Sie brach in meine Arme, bevor sie mich noch einmal küssen konnte

Mariana brach vor Camila zusammen, als wäre ihr das Dach der Welt auf den Kopf gefallen. Der dumpfe Aufschlag ihrer Stirn auf dem Parkett ließ Camila die Nackenhaare zu Berge stehen, noch bevor ihr Gehirn es verarbeiten konnte. Sie dachte nicht nach. Sie atmete nicht. Sie stürzte sich auf sie mit der tierischen Dringlichkeit von jemandem, der schon zu viele Körper an zu vielen Orten hat fallen sehen.

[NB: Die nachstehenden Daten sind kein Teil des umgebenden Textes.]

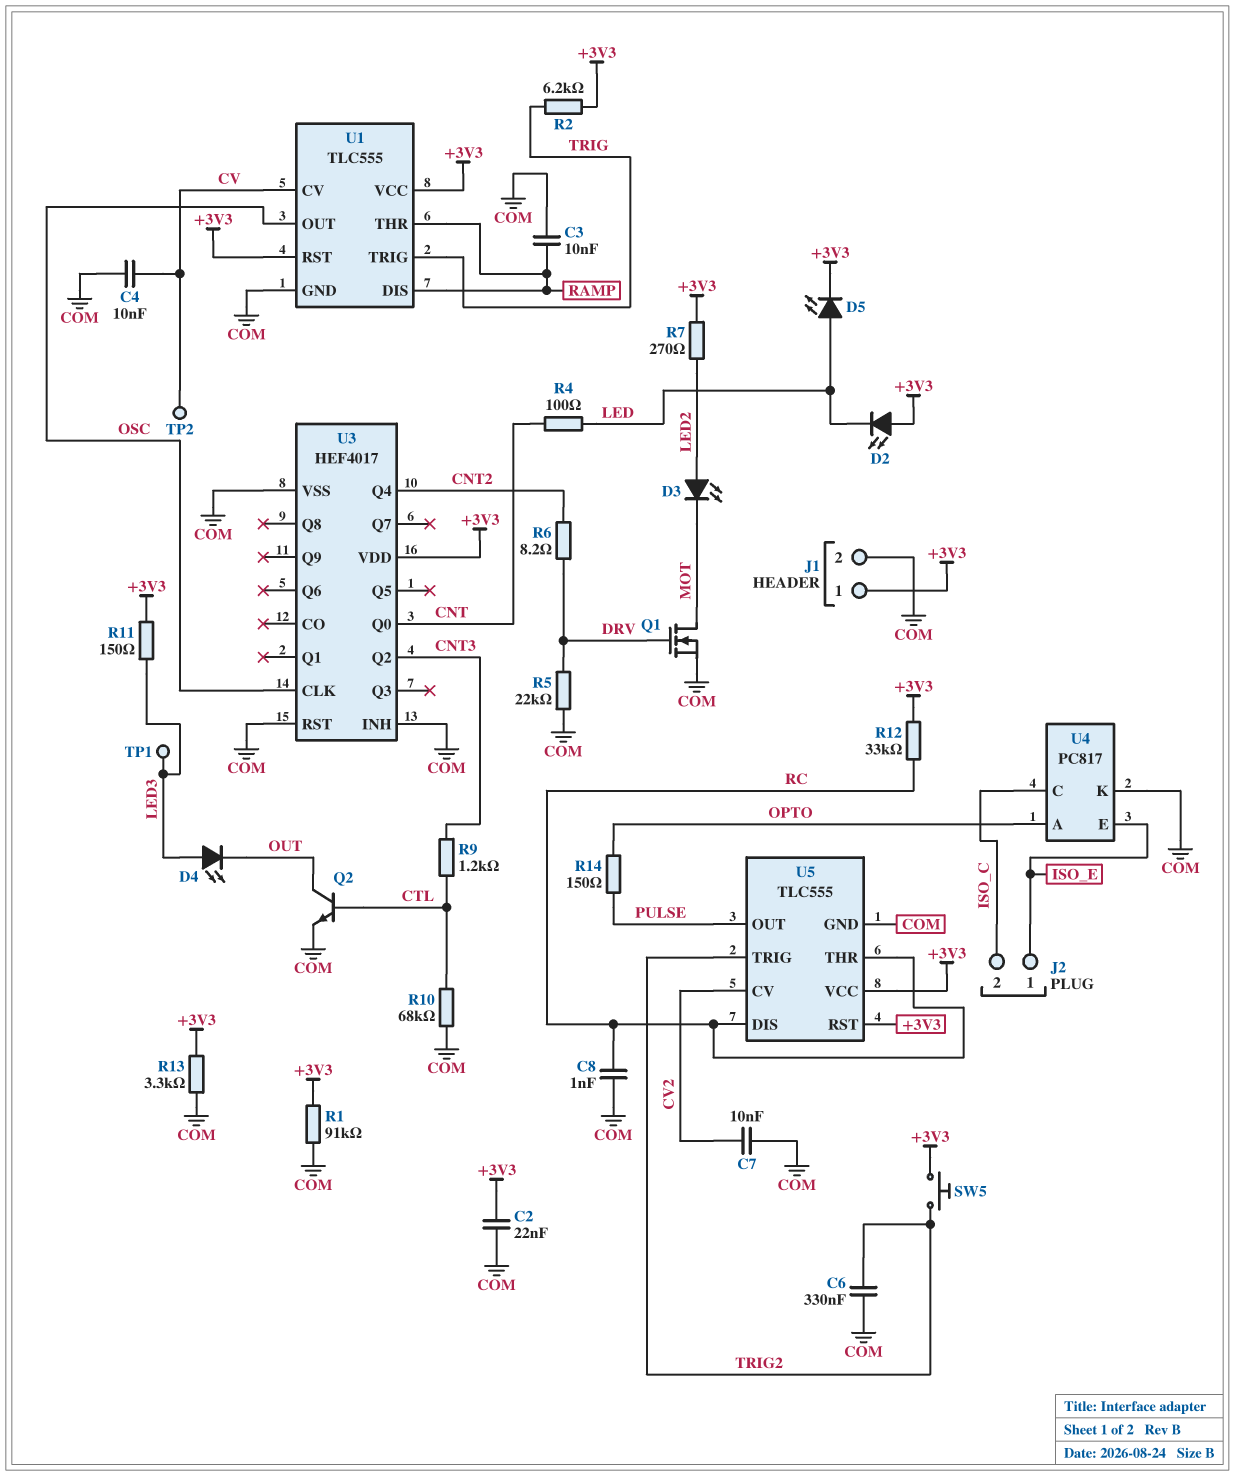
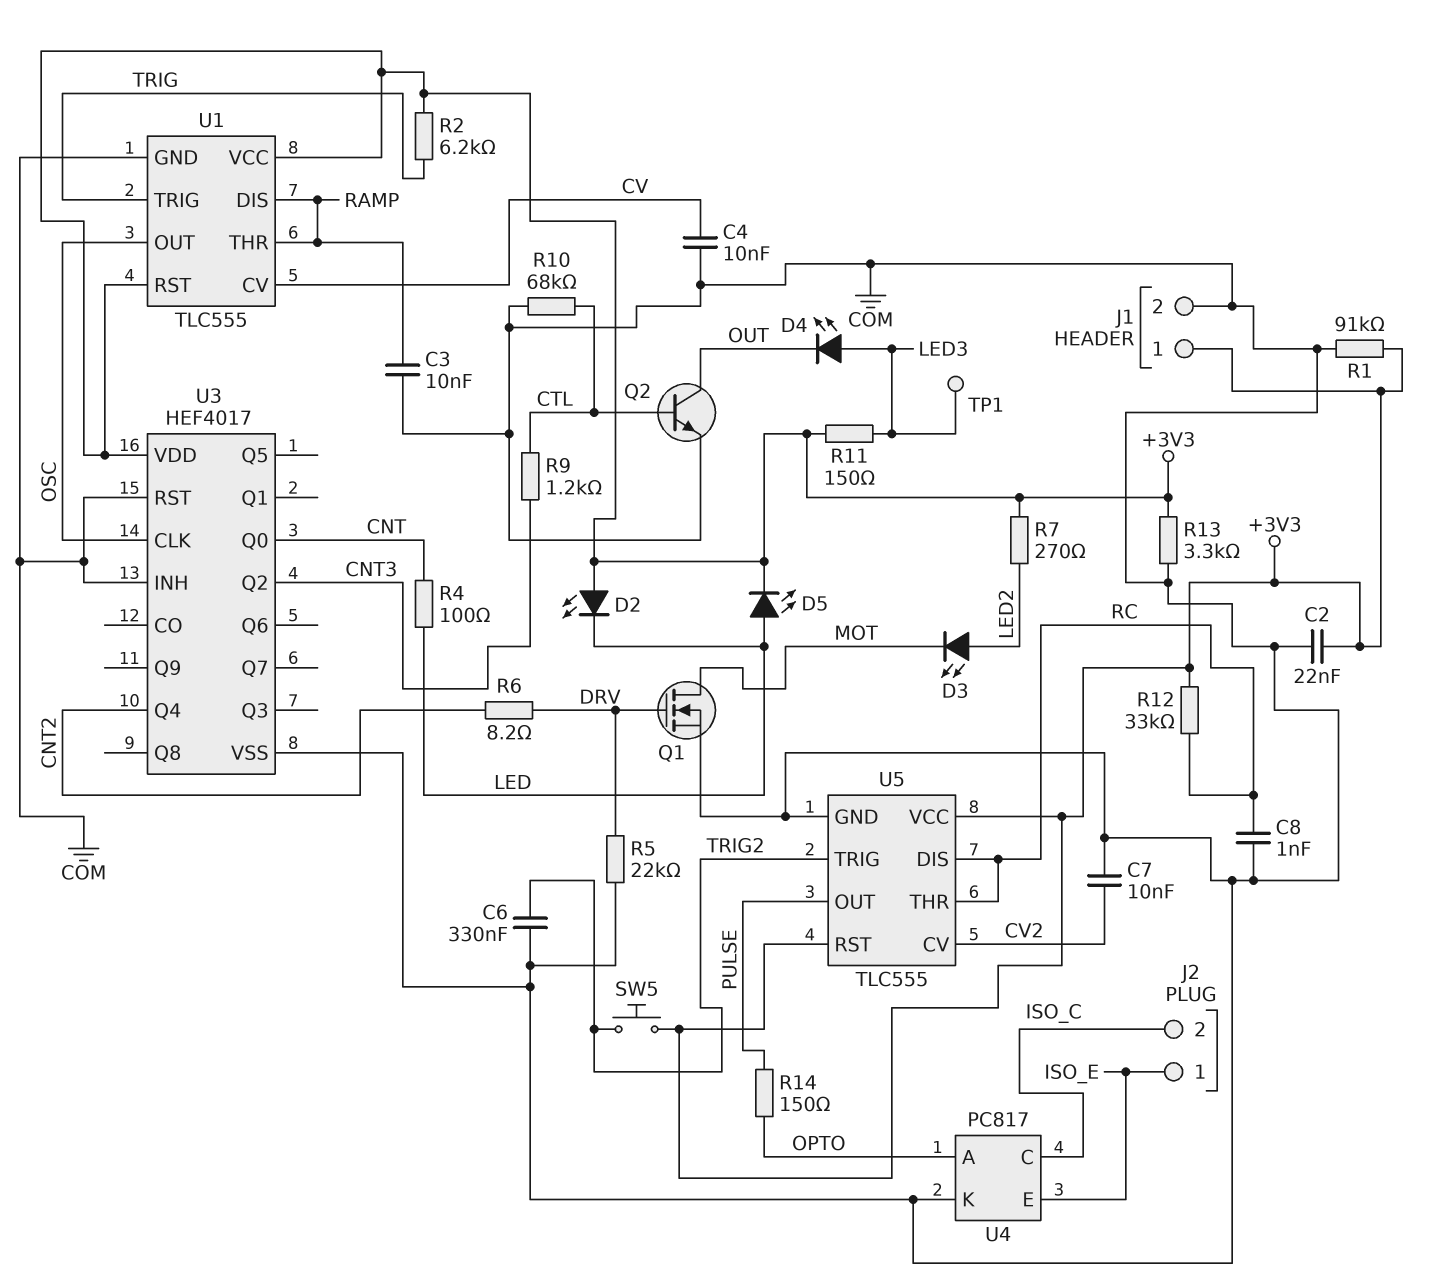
TP2: test point (CV) -> none

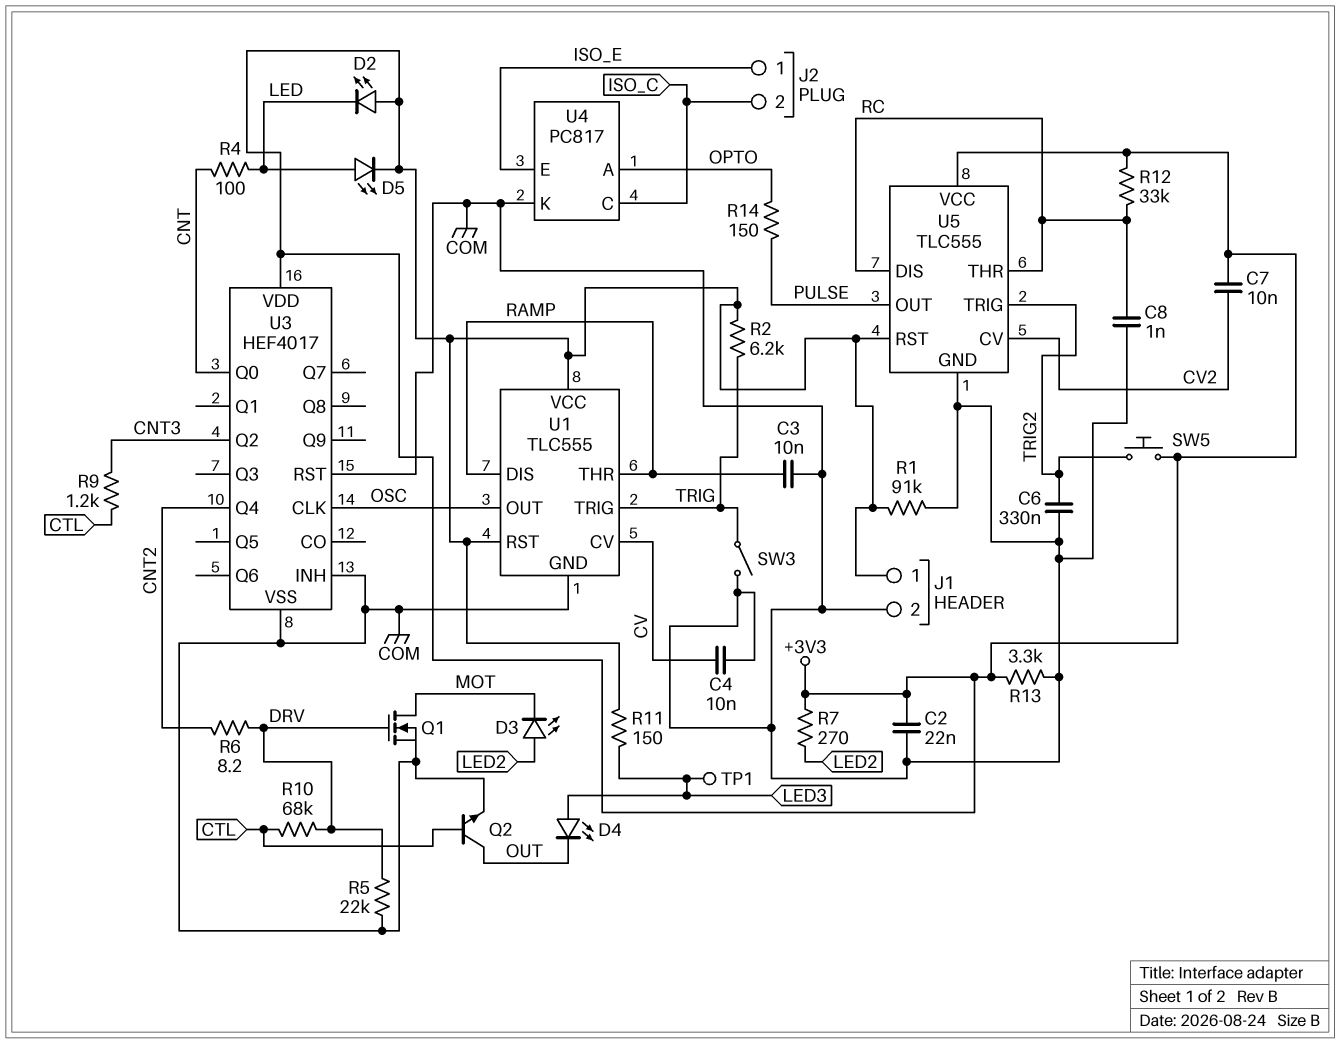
C7: 10nF (COM, CV2) -> 10nF (+3V3, CV2)
R10: 68k (COM, CTL) -> 68k (CTL, DRV)
SW3: none -> switch (COM, TRIG)

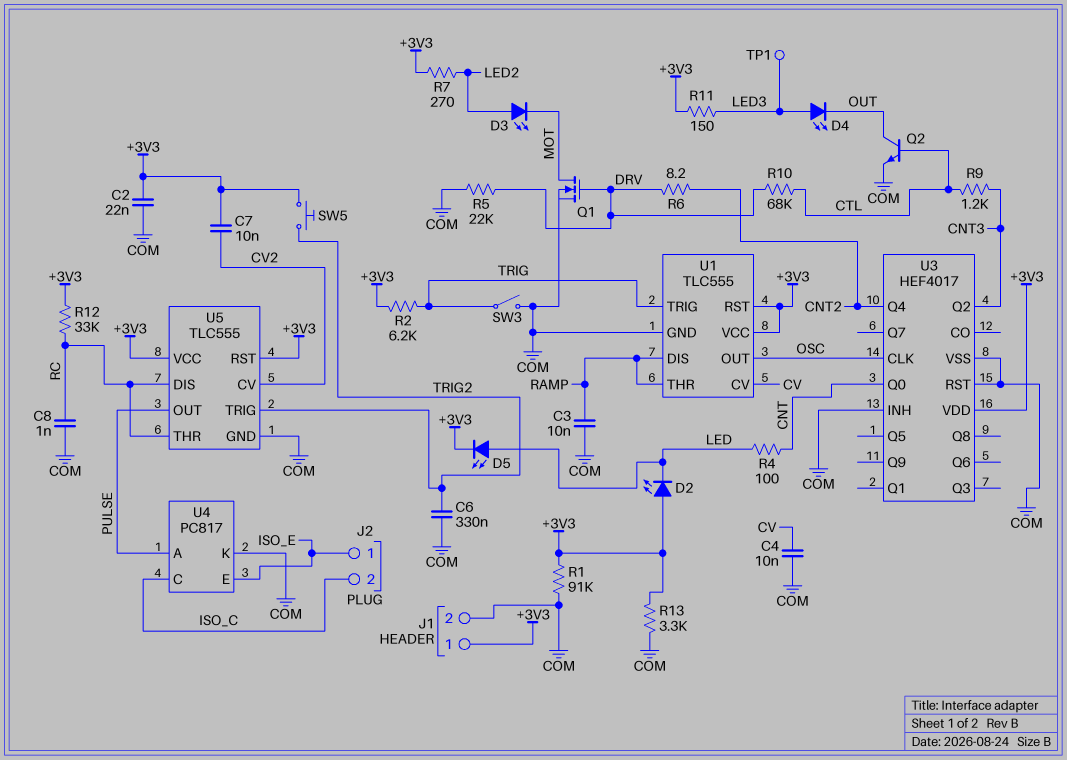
R14: 150 (OPTO, PULSE) -> none
U4 pin A: OPTO -> PULSE

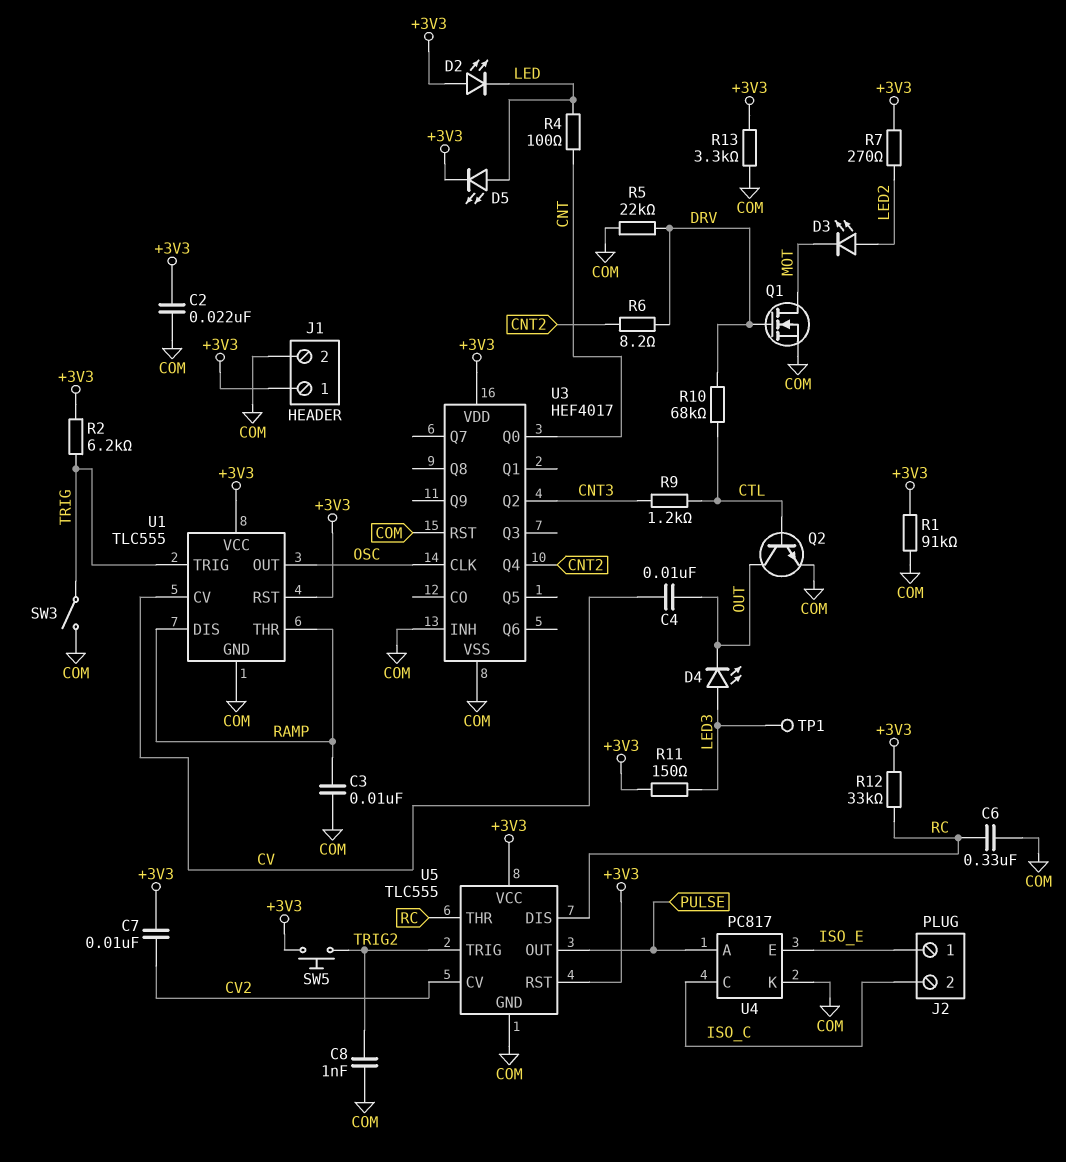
C4: 10nF (COM, CV) -> 10nF (CV, OUT)
C6: 330nF (COM, TRIG2) -> 330nF (COM, RC)
C8: 1nF (COM, RC) -> 1nF (COM, TRIG2)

Sie hielt sie an die Brust. Sie spürte sie leicht und zugleich unmöglich zu tragen, als würde sie eine ganze Geschichte zwischen den Knochen mit sich schleppen. Das Fieber brannte auf ihrer Stirn, der Schweiß klebte den Pony an die Schläfen, und doch nahm Camila mitten in diesem Desaster den feinen Duft wahr, der ihr vom Hals aufstieg. Grüner Zitrus. Derselbe, den sie in jener ersten Nacht im Auto an ihr wahrgenommen hatte, als Mariana sich vorgebeugt hatte, um das Radio auszuschalten, und sie sich fast unbeabsichtigt geküsst hätten.

—Sofía, mach die Zimmertür auf — befahl sie mit der Stimme, die sie bei Einsätzen benutzte.

Sofía gehorchte. Die Wohnungstür fiel von selbst mit einem Knall ins Schloss, der an den kahlen Wänden des Flurs widerhallte. Camila legte Mariana auf das Sofa und begann sich mit der exakten Choreografie militärischer und medizinischer Erinnerung zu bewegen: unregelmäßiger Puls, viel zu niedriger Druck, Blutzucker, der kaum einen Wert anzeigte. Jede Zahl war eine Ohrfeige. Marianas Haut war außen kalt und innen glühend, wie ein Haus mit geschlossenen Fenstern und einem Brand im Keller.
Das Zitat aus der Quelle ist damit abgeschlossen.